The most insidious part of the reform debate is the fact that while some benefit will come at the expense of the health insurance industry, the net benefactor will not be the people receiving care (and there are well reasoned arguments that they will actually be worse off). The prime benefactor will be the drug industry. There’s a reason that the number one contributor to pro-reform advertising is big pharma. The drug companies see the writing on the wall. Increased cash flow into their industry is unsustainable with the current insurance industry. Their profits will necessarily decrease when the current unsustainable trajectory changes course. However, when the public at large pays big pharma, the end of their profit bubble moves considerably further into the future. You’d think that Medicare Section D was a large enough transfer of wealth from the US taxpayer to big pharma (remember, the future outlays from that travesty dwarfs Social Security). No, there’s some risk that huge cash cow will get sacrificed by fiscal realities.
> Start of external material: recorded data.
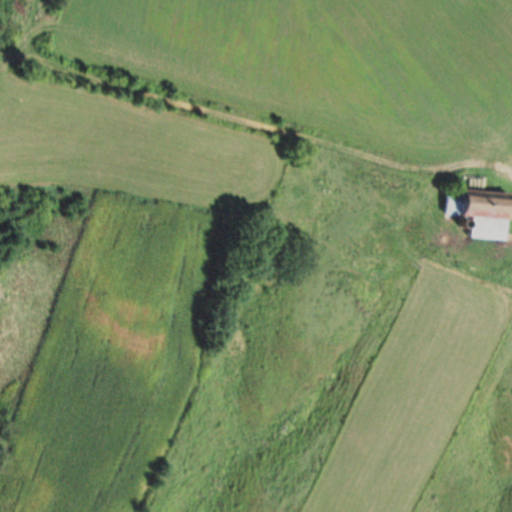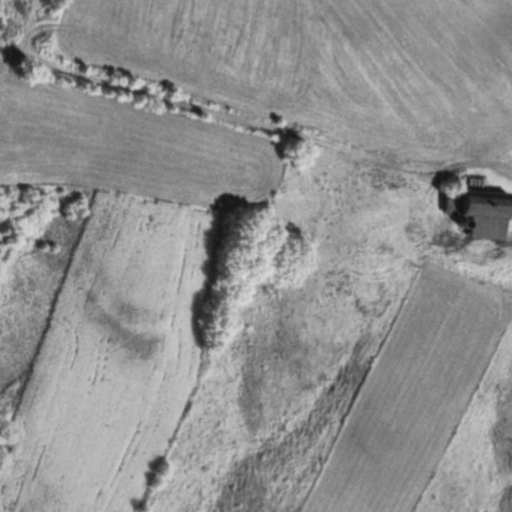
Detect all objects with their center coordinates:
building: (485, 213)
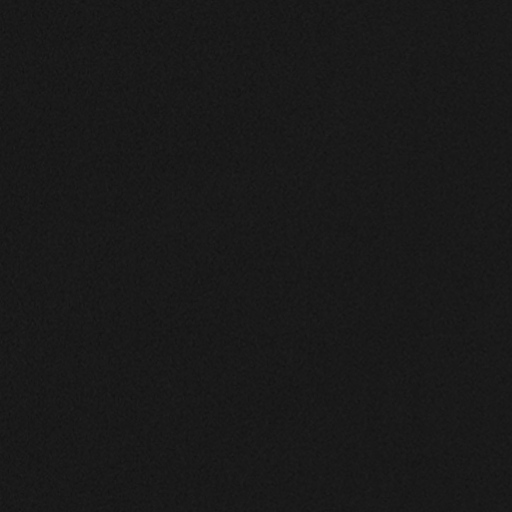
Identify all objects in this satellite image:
river: (370, 323)
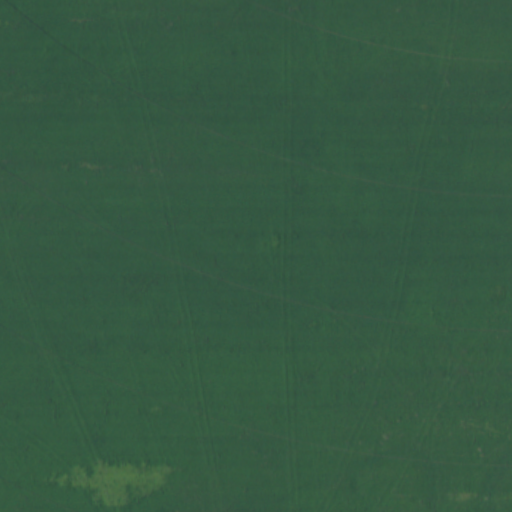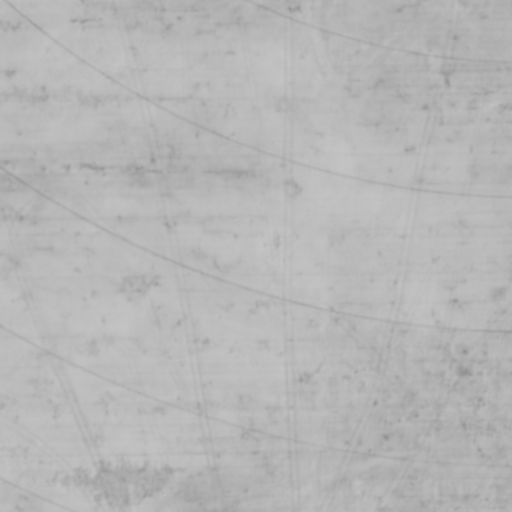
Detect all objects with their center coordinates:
road: (357, 256)
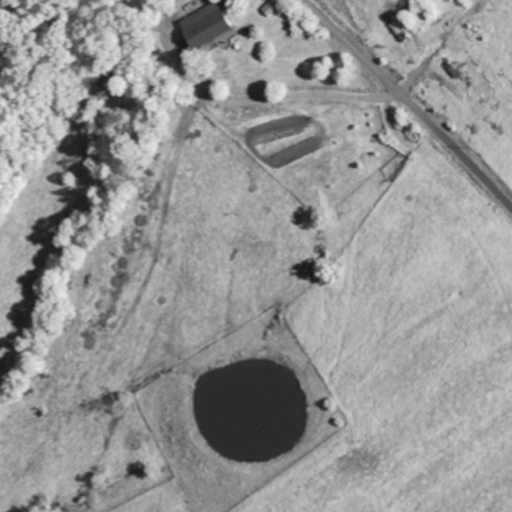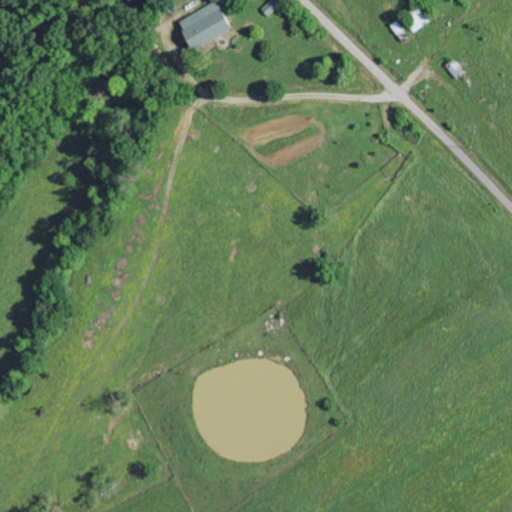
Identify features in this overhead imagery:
building: (272, 7)
building: (206, 26)
building: (401, 30)
road: (407, 102)
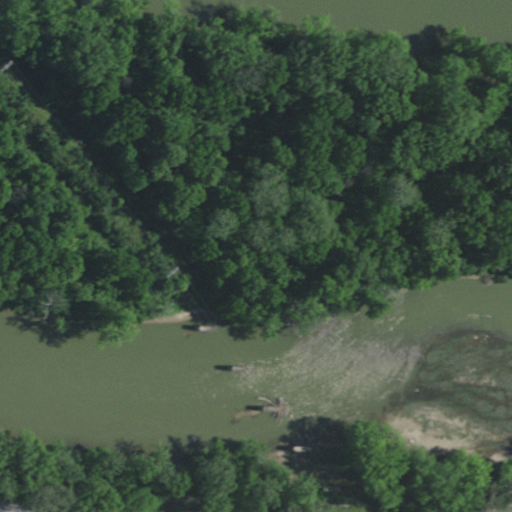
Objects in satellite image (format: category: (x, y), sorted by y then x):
river: (256, 410)
road: (256, 510)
It’s not that our government wants to cut benefits, but when greater than 100% of GDP must be allocated to a single benefit, realities such as basic math may force their hand.

The current health insurance reform debate is addressing the wrong questions, when it even tries to address them. It seems that those advocating reform are more concerned with engaging the mentally insane protesters than addressing the real questions raised as to the sustainability or desirability of their plans. Any reform based on attempting a better insurance provider is doomed to fail. This is not because government can’t be a better insurer than private insurance companies, but because our current concept of health insurance is broken and doomed to fail.